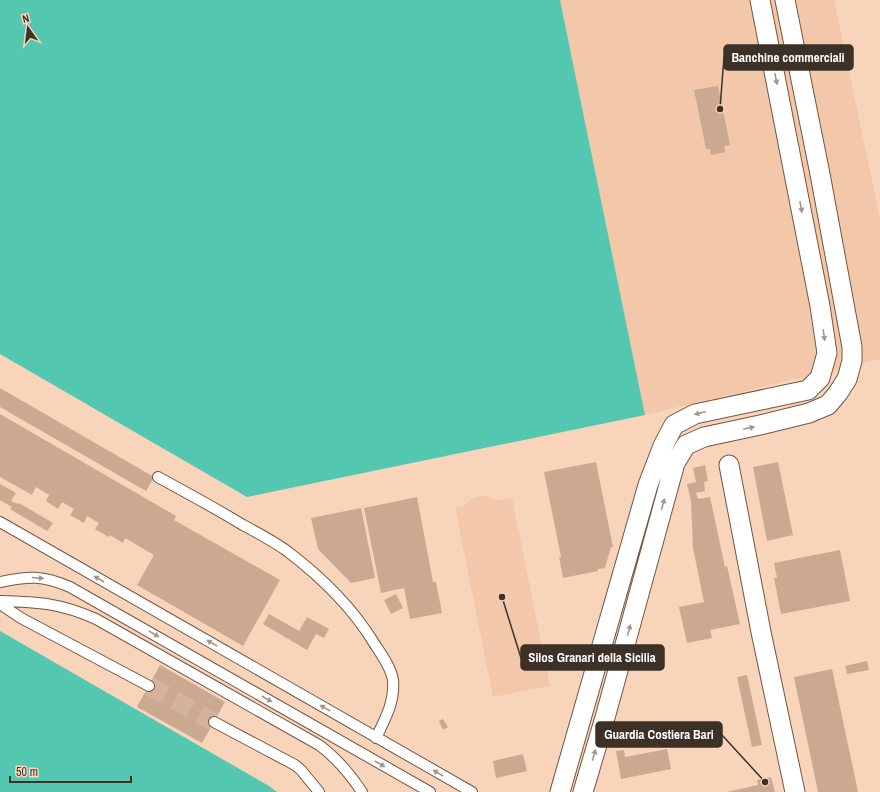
<svg xmlns="http://www.w3.org/2000/svg" width="880" height="792" viewBox="0 0 880 792" font-family="'Archivo Narrow',sans-serif">
  <rect width="100%" height="100%" fill="#f8d4bb"/>
  <!-- built -->
  <path fill="#f3c8aa" d="M 560,0 L 834,0 L 880,218 L 880,359 L 645,415 Z
    M 480,496 L 485,496 L 497,500 L 512,498 L 550,686 L 493,697 L 455,507 L 464,506 L 471,499 Z"/>
  <!-- water -->
  <path fill="#53c7af" d="M 0,0 L 560,0 L 645,415 L 247,497 L 0,354 Z
    M 0,631 L 269,786 L 277,792 L 0,792 Z"/>
  <!-- building -->
  <path fill="#cba890" d="M 718,86 L 730,145 L 724,146 L 725,152 L 711,155 L 710,149 L 706,149 L 694,90 Z
    M 0,388 L 154,477 L 146,491 L 0,407 Z
    M 0,414 L 176,516 L 174,520 L 280,580 L 243,646 L 137,585 L 154,555 L 125,538 L 123,543 L 110,535 L 109,537 L 95,529 L 99,523 L 87,516 L 84,523 L 70,515 L 74,509 L 62,502 L 58,509 L 46,501 L 49,495 L 36,487 L 32,495 L 0,477 Z
    M 596,462 L 613,547 L 611,547 L 605,568 L 598,569 L 598,571 L 563,578 L 559,557 L 561,557 L 544,472 Z
    M 778,462 L 793,535 L 767,541 L 753,467 Z
    M 705,465 L 708,481 L 704,482 L 705,491 L 696,493 L 698,499 L 710,497 L 725,567 L 727,566 L 740,624 L 710,630 L 712,638 L 687,643 L 679,607 L 704,602 L 693,548 L 691,501 L 687,484 L 696,482 L 693,468 Z
    M 0,484 L 16,493 L 11,501 L 18,504 L 19,503 L 53,523 L 47,531 L 10,509 L 12,507 L 0,500 Z
    M 417,497 L 433,582 L 436,582 L 442,613 L 410,619 L 404,588 L 381,593 L 364,508 Z
    M 361,508 L 375,578 L 351,583 L 318,549 L 311,518 Z
    M 840,550 L 850,601 L 781,614 L 774,578 L 777,578 L 774,563 Z
    M 396,594 L 403,608 L 391,614 L 384,600 Z
    M 269,614 L 299,631 L 307,617 L 329,629 L 324,638 L 316,634 L 307,650 L 263,624 Z
    M 867,661 L 869,670 L 847,674 L 845,666 Z
    M 160,665 L 225,702 L 202,743 L 137,707 Z
    M 832,669 L 858,792 L 818,792 L 794,677 Z
    M 747,675 L 762,745 L 752,747 L 737,677 Z
    M 443,719 L 448,727 L 443,730 L 439,721 Z
    M 667,749 L 671,769 L 621,779 L 616,751 L 624,750 L 625,757 Z
    M 523,754 L 527,771 L 496,778 L 493,761 Z
    M 771,777 L 775,792 L 727,792 L 758,785 L 757,780 Z"/>
  <g fill="none" stroke-linecap="round" stroke-linejoin="round">
    <!-- minor-tunnel -->
    <path stroke="#d3b39d" stroke-width="19" stroke-dasharray="19 10" stroke-linecap="butt" d="M 149,686 L 214,722"/>
    <!-- service casing -->
    <g stroke="#74553f" stroke-width="12">
      <path id="service" d="M 158,477 C 187,493 215,508 243,525 C 258,533 273,541 287,551 C 320,576 352,607 374,643 C 381,654 391,667 393,680 C 395,702 385,719 376,738
        M 0,522 L 472,792
        M 0,582 C 29,576 42,575 70,587 L 430,792
        M 0,601 C 39,602 60,603 96,619 L 319,745 C 337,758 350,774 362,792
        M 0,604 L 21,618 L 149,686
        M 214,722 L 295,765 L 301,770 L 319,792"/>
    </g>
    <!-- minor casing -->
    <g stroke="#74553f" stroke-width="21">
      <path id="minor" d="M 729,465 L 761,632 L 795,792
        M 560,792 L 648,485 L 663,446 L 674,425 L 695,414 L 808,390 L 820,378 L 827,353 L 820,306 L 760,0
        M 583,792 L 606,714 L 675,463 L 686,445 L 704,437 L 760,425 L 809,413 L 828,405 L 838,393 L 847,379 L 852,361 L 852,347 L 820,174 L 785,0"/>
    </g>
    <!-- service -->
    <use href="#service" stroke="#fff" stroke-width="10"/>
    <!-- minor -->
    <use href="#minor" stroke="#fff" stroke-width="19"/>
  </g>
  <!-- one-way arrows -->
  <defs><path id="oneway-solid" d="M-6-.8H1V-3.2L6.5 0L1 3.2V.8H-6Z"/></defs>
  <g fill="#9e9892">
    <use href="#oneway-solid" transform="translate(776 79) rotate(79)"/>
    <use href="#oneway-solid" transform="translate(801 207) rotate(79)"/>
    <use href="#oneway-solid" transform="translate(824 335) rotate(82)"/>
    <use href="#oneway-solid" transform="translate(700 413) rotate(165)"/>
    <use href="#oneway-solid" transform="translate(749 428) rotate(-12)"/>
    <use href="#oneway-solid" transform="translate(663 504) rotate(-75)"/>
    <use href="#oneway-solid" transform="translate(38 578) rotate(5)"/>
    <use href="#oneway-solid" transform="translate(99 579) rotate(-150)"/>
    <use href="#oneway-solid" transform="translate(629 630) rotate(-75)"/>
    <use href="#oneway-solid" transform="translate(154 634) rotate(30)"/>
    <use href="#oneway-solid" transform="translate(212 643) rotate(-150)"/>
    <use href="#oneway-solid" transform="translate(267 699) rotate(30)"/>
    <use href="#oneway-solid" transform="translate(325 708) rotate(-150)"/>
    <use href="#oneway-solid" transform="translate(594 755) rotate(-73)"/>
    <use href="#oneway-solid" transform="translate(380 764) rotate(30)"/>
    <use href="#oneway-solid" transform="translate(438 773) rotate(-150)"/>
  </g>
  <!-- callouts -->
  <path fill="none" stroke="#3d3026" stroke-width="1.5" d="M720 109L724 57M502 597L521 658M765 782L722 735"/>
  <g fill="#3d3026" stroke="#f8d4bb" stroke-width="1.5">
    <circle cx="720" cy="109" r="4"/>
    <circle cx="502" cy="597" r="4"/>
    <circle cx="765" cy="782" r="4"/>
  </g>
  <g fill="#3d3026" stroke="#3d3026" stroke-width="1.5">
    <rect x="724" y="45" width="129" height="25" rx="4"/>
    <rect x="521" y="645" width="143" height="25" rx="4"/>
    <rect x="596" y="722" width="126" height="25" rx="4"/>
  </g>
  <g font-size="13" text-anchor="middle" font-weight="bold" fill="#fff">
    <text x="788" y="62">Banchine commerciali</text>
    <text x="592" y="662">Silos Granari della Sicilia</text>
    <text x="659" y="739">Guardia Costiera Bari</text>
  </g>
  <!-- north arrow -->
  <g transform="translate(28 28) rotate(346)" stroke="#f8d4bb" stroke-width="3" paint-order="stroke">
  <path d="M0-3L7 15L0 10L-7 15Z" fill="#3d3026"/>
  <text y="-6" font-size="11" font-weight="bold" text-anchor="middle" fill="#3d3026">N</text>
  </g>
  <!-- scale -->
  <path d="M10 776v6h121v-6" fill="none" stroke="#3d3026" stroke-width="2"/>
  <text x="16" y="776" font-size="12" fill="#3d3026" stroke="#f8d4bb" stroke-width="3" paint-order="stroke">50 m</text>
</svg>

========================================================================

### What you are asked to do
Your copy of the entries must be exact and must contain no pictures.

### Solution for this problem
<svg xmlns="http://www.w3.org/2000/svg" width="880" height="792" viewBox="0 0 880 792" font-family="'Archivo Narrow',sans-serif">
  <rect width="100%" height="100%" fill="#f8d4bb"/>
  <!-- built -->
  <path fill="#f3c8aa" d="M 560,0 L 834,0 L 880,218 L 880,359 L 645,415 Z
    M 480,496 L 485,496 L 497,500 L 512,498 L 550,686 L 493,697 L 455,507 L 464,506 L 471,499 Z"/>
  <!-- water -->
  <path fill="#53c7af" d="M 0,0 L 560,0 L 645,415 L 247,497 L 0,354 Z
    M 0,631 L 269,786 L 277,792 L 0,792 Z"/>
  <!-- building -->
  <path fill="#cba890" d="M 718,86 L 730,145 L 724,146 L 725,152 L 711,155 L 710,149 L 706,149 L 694,90 Z
    M 0,388 L 154,477 L 146,491 L 0,407 Z
    M 0,414 L 176,516 L 174,520 L 280,580 L 243,646 L 137,585 L 154,555 L 125,538 L 123,543 L 110,535 L 109,537 L 95,529 L 99,523 L 87,516 L 84,523 L 70,515 L 74,509 L 62,502 L 58,509 L 46,501 L 49,495 L 36,487 L 32,495 L 0,477 Z
    M 596,462 L 613,547 L 611,547 L 605,568 L 598,569 L 598,571 L 563,578 L 559,557 L 561,557 L 544,472 Z
    M 778,462 L 793,535 L 767,541 L 753,467 Z
    M 705,465 L 708,481 L 704,482 L 705,491 L 696,493 L 698,499 L 710,497 L 725,567 L 727,566 L 740,624 L 710,630 L 712,638 L 687,643 L 679,607 L 704,602 L 693,548 L 691,501 L 687,484 L 696,482 L 693,468 Z
    M 0,484 L 16,493 L 11,501 L 18,504 L 19,503 L 53,523 L 47,531 L 10,509 L 12,507 L 0,500 Z
    M 417,497 L 433,582 L 436,582 L 442,613 L 410,619 L 404,588 L 381,593 L 364,508 Z
    M 361,508 L 375,578 L 351,583 L 318,549 L 311,518 Z
    M 840,550 L 850,601 L 781,614 L 774,578 L 777,578 L 774,563 Z
    M 396,594 L 403,608 L 391,614 L 384,600 Z
    M 269,614 L 299,631 L 307,617 L 329,629 L 324,638 L 316,634 L 307,650 L 263,624 Z
    M 867,661 L 869,670 L 847,674 L 845,666 Z
    M 160,665 L 225,702 L 202,743 L 137,707 Z
    M 832,669 L 858,792 L 818,792 L 794,677 Z
    M 747,675 L 762,745 L 752,747 L 737,677 Z
    M 443,719 L 448,727 L 443,730 L 439,721 Z
    M 667,749 L 671,769 L 621,779 L 616,751 L 624,750 L 625,757 Z
    M 523,754 L 527,771 L 496,778 L 493,761 Z
    M 771,777 L 775,792 L 727,792 L 758,785 L 757,780 Z"/>
  <g fill="none" stroke-linecap="round" stroke-linejoin="round">
    <!-- minor-tunnel -->
    <path stroke="#d3b39d" stroke-width="19" stroke-dasharray="19 10" stroke-linecap="butt" d="M 149,686 L 214,722"/>
    <!-- service casing -->
    <g stroke="#74553f" stroke-width="12">
      <path id="service" d="M 158,477 C 187,493 215,508 243,525 C 258,533 273,541 287,551 C 320,576 352,607 374,643 C 381,654 391,667 393,680 C 395,702 385,719 376,738
        M 0,522 L 472,792
        M 0,582 C 29,576 42,575 70,587 L 430,792
        M 0,601 C 39,602 60,603 96,619 L 319,745 C 337,758 350,774 362,792
        M 0,604 L 21,618 L 149,686
        M 214,722 L 295,765 L 301,770 L 319,792"/>
    </g>
    <!-- minor casing -->
    <g stroke="#74553f" stroke-width="21">
      <path id="minor" d="M 729,465 L 761,632 L 795,792
        M 560,792 L 648,485 L 663,446 L 674,425 L 695,414 L 808,390 L 820,378 L 827,353 L 820,306 L 760,0
        M 583,792 L 606,714 L 675,463 L 686,445 L 704,437 L 760,425 L 809,413 L 828,405 L 838,393 L 847,379 L 852,361 L 852,347 L 820,174 L 785,0"/>
    </g>
    <!-- service -->
    <use href="#service" stroke="#fff" stroke-width="10"/>
    <!-- minor -->
    <use href="#minor" stroke="#fff" stroke-width="19"/>
  </g>
  <!-- one-way arrows -->
  <defs><path id="oneway-solid" d="M-6-.8H1V-3.2L6.5 0L1 3.2V.8H-6Z"/></defs>
  <g fill="#9e9892">
    <use href="#oneway-solid" transform="translate(776 79) rotate(79)"/>
    <use href="#oneway-solid" transform="translate(801 207) rotate(79)"/>
    <use href="#oneway-solid" transform="translate(824 335) rotate(82)"/>
    <use href="#oneway-solid" transform="translate(700 413) rotate(165)"/>
    <use href="#oneway-solid" transform="translate(749 428) rotate(-12)"/>
    <use href="#oneway-solid" transform="translate(663 504) rotate(-75)"/>
    <use href="#oneway-solid" transform="translate(38 578) rotate(5)"/>
    <use href="#oneway-solid" transform="translate(99 579) rotate(-150)"/>
    <use href="#oneway-solid" transform="translate(629 630) rotate(-75)"/>
    <use href="#oneway-solid" transform="translate(154 634) rotate(30)"/>
    <use href="#oneway-solid" transform="translate(212 643) rotate(-150)"/>
    <use href="#oneway-solid" transform="translate(267 699) rotate(30)"/>
    <use href="#oneway-solid" transform="translate(325 708) rotate(-150)"/>
    <use href="#oneway-solid" transform="translate(594 755) rotate(-73)"/>
    <use href="#oneway-solid" transform="translate(380 764) rotate(30)"/>
    <use href="#oneway-solid" transform="translate(438 773) rotate(-150)"/>
  </g>
  <!-- callouts -->
  <path fill="none" stroke="#3d3026" stroke-width="1.5" d="M720 109L724 57M502 597L521 658M765 782L722 735"/>
  <g fill="#3d3026" stroke="#f8d4bb" stroke-width="1.5">
    <circle cx="720" cy="109" r="4"/>
    <circle cx="502" cy="597" r="4"/>
    <circle cx="765" cy="782" r="4"/>
  </g>
  <g fill="#3d3026" stroke="#3d3026" stroke-width="1.5">
    <rect x="724" y="45" width="129" height="25" rx="4"/>
    <rect x="521" y="645" width="143" height="25" rx="4"/>
    <rect x="596" y="722" width="126" height="25" rx="4"/>
  </g>
  <g font-size="13" text-anchor="middle" font-weight="bold" fill="#fff">
    <text x="788" y="62">Banchine commerciali</text>
    <text x="592" y="662">Silos Granari della Sicilia</text>
    <text x="659" y="739">Guardia Costiera Bari</text>
  </g>
  <!-- north arrow -->
  <g transform="translate(28 28) rotate(346)" stroke="#f8d4bb" stroke-width="3" paint-order="stroke">
  <path d="M0-3L7 15L0 10L-7 15Z" fill="#3d3026"/>
  <text y="-6" font-size="11" font-weight="bold" text-anchor="middle" fill="#3d3026">N</text>
  </g>
  <!-- scale -->
  <path d="M10 776v6h121v-6" fill="none" stroke="#3d3026" stroke-width="2"/>
  <text x="16" y="776" font-size="12" fill="#3d3026" stroke="#f8d4bb" stroke-width="3" paint-order="stroke">50 m</text>
</svg>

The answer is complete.